180 Gram Vinyl. 45 RPM.
Catalog Number: RUMI014
Color: Black
Format: LP
UPC: 4270003947329
Schnieke is rich and fruitful, yet carries a sadness within. A 5-string violin charts its melodious journey from Istanbul to Belin, accompanied by electronics, breakbeats, live drums and percussion. An authentic oriental funky mood keeps you in a trance or gets your body moving tribally...
This is Schnieke, a.k.a. Ozgur Akgul, with his first studio album Hediye, or Gift. The album is intended as a gift to Ozgur's grandmother, Hadiye, who was very important to him and to whom he dedicates a song. But his debut album will also come as a gift to anyone interested in how a sophisticated musical sensibility brings together electronic elements with stringed instruments of all kinds. Ozgur plays the violins himself, as well as the analogue synths and drum machines.

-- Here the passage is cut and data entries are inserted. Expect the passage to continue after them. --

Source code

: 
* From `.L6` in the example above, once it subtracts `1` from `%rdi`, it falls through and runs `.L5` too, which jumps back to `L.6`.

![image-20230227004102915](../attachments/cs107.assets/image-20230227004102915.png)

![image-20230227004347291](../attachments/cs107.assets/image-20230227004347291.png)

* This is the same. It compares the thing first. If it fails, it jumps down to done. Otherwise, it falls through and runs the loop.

Guest musicians include Hasan Gozetlik (trumpet and trombone), Goksun Cavdar (saxophone), Korhan Erol (electric guitar and bass), Burhan Hasdemir and Baris Guney (live percussion), Zafer Tunc Resuloglu (live drums), John Gurtler (church organ) and the Istanbul Strings, Turkey's most vibrant string ensemble.
Their diverse influences create a wide emotional range on Hediye - sometimes dark and melancholic, some-times wild, groovy and danceable, somewhere between jazz, dub and electro, each song surprising in its own way. Despite the variety of the individual songs, a captivating pulse runs like a thread through Schnieke's first album. Incidentally, Ozgur came up with the band name during a night out in a bar, when a friend explained to him what Berlin slang he absolutely had to know. He liked the sound of the word 'schnieke' - it means some-thing approximating 'snazzy' - and perhaps he secretly also wanted to flatter himself a little! Well, shouldn't we all do that much more often?
Hediye consists of eight tracks, three of which are traditional: Aman Doktor comes from Istanbul, Ozgur's birth-place, and is a homage to his own origins. Kadioglu comes from the Aegean region and features the zeybek dance form which, despite its 'standardisation' in recent times, still summons up the ecstasy, inspired improvi-sation and musical finesse of its historical roots. The other five tracks are Ozgur's own compositions, with Pasali providing the soundtrack for the 2010 Turkish feature film Memleket Meselesi. Creating compositions for film has been Ozgur's primary passion since his time as a student at the Filmakademie Baden-Wurttemberg. You can hear that in his music, because on his debut album Ozgur does completely without vocal support, the instrumental depth stands for itself, and, in the style of The Cinematic Orchestra, space is created for us to develop our own images while listening - it is a soundtrack for the film we want to make of it.